Le Cid, tragi-comédie Acte III,
Scène IV
* * *
CHIMENE
De quoy qu'en ta faveur nostre amour m'entretienne,
Ma generosité doit répondre à la tienne ;
Nous sommes victimes des changements de la diction. Si l'on
prononce quoy par kwa, comme aujourd'hui, les quatre a de quoy,
en (ã), ta, fa pèsent lourd. Ils accablent le eur de faveur,
et referment le premier hémistiche sur lui-même. Du coup, nostre amour
marque un nouveau départ, et l'ampleur de m'entretienne vient achever un
édifice symétrique et pompeux, qui se mesurerait 2+4 / 3+3.
Au contraire, si l'on prononce quoy à peu près kwè
(é-è), comme c'était le cas à ce moment du XVIle siècle, c'est wè et
eur qui l'emportent. En effet, la nasale an, n'étant plus
précédée par un a, se mobilise dans les deux buccales a qui la
suivent, lesquelles à leur tour pointent vers eur, dans une
précipitation où l'hémistiche est un membre de six pieds dits d'une traite.
Ensuite, depuis l'avancée de veur le souffle cherche l'avancée plus
forte de mour. Le vers entier ne forme plus qu'un seul mouvement parti
de wè pour revenir sur tienne.
Les consonnes confirment cet élan tête baissée. Les occlusives
se trouvent dans les quatre premières syllabes d-k-k-t et les deux dernières
t-t, tandis que des tenues et des glissées remplissent le centre : f-v-r
et n-tr-m-r-m. Ce sont donc les extrêmes qui ressortent, avec la
décision finale des deux hautes t-t.
La syntaxe contribue au même effet. Le complément De quoy
qu' crée l'attente d'un verbe qui occupe la position la plus éloignée, m'entretienne.
Ainsi l'inversion en ta faveur devient un instrument non pas de retard
mais d'urgence, d'un bout du vers à l'autre.
Il est alors aisé de vérifier que le vers suivant, Ma generosité
doit répondre à la tienne, suit le même système, Si l'on prononce, comme
aujourd'hui, doit par dwa, le groupe dwa-ré-pon se clôt en un
membre -.-, ce qui divise pompeusement le second hémistiche 3+3 : doit
répon/dre à la tienne. A contraire, si l'on prend soin de dire dwè-ré-pon,
la diction s'allège, et comme elle est entraînée par le souffle, évidemment
d'une traite, de Ma generosité, les six syllabes de doit répondre à
la tienne courent à la dernière, détachant à nouveau, par-dessus un vers
sans pause, les deux extrêmes phoniques et sémiques : ma et tienne.

• Objectifs
A. D'après l'extrait, comment prononçait-on à peu près « quoy » au XVIIe siècle ?
B. Citez, s'il vous plaît, le passage de l'extrait situé entre « Le Cid, tragi-comédie » et « mesurerait 2+4 / 3+3. », ces deux bornes comprises.
C. Selon l'extrait, pourquoi l'inversion « en ta faveur » devient-elle un instrument d'urgence et non de retard ? Répondez en une à trois phrases.
Les lignes qui viennent constituent un matériau distinct de l'extrait.

• Données fournies
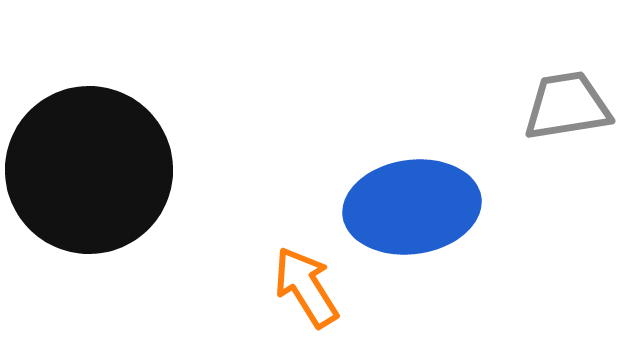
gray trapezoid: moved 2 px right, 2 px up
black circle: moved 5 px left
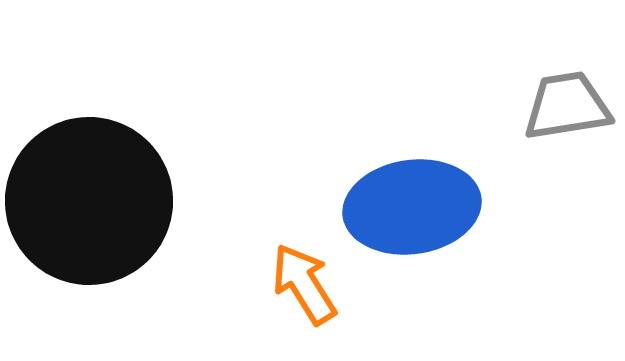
black circle: moved 31 px down
orange arrow: moved 2 px left, 3 px up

• Réponses
A. À peu près kwè.

B.
Le Cid, tragi-comédie Acte III,
Scène IV
* * *
CHIMENE
De quoy qu'en ta faveur nostre amour m'entretienne,
Ma generosité doit répondre à la tienne ;
Nous sommes victimes des changements de la diction. Si l'on
prononce quoy par kwa, comme aujourd'hui, les quatre a de quoy,
en (ã), ta, fa pèsent lourd. Ils accablent le eur de faveur,
et referment le premier hémistiche sur lui-même. Du coup, nostre amour
marque un nouveau départ, et l'ampleur de m'entretienne vient achever un
édifice symétrique et pompeux, qui se mesurerait 2+4 / 3+3.

C. Le complément « De quoy qu' » crée l'attente d'un verbe, « m'entretienne », qui occupe la position la plus éloignée dans le vers. L'inversion « en ta faveur » sert donc à produire une urgence d'un bout du vers à l'autre, au lieu d'un retard.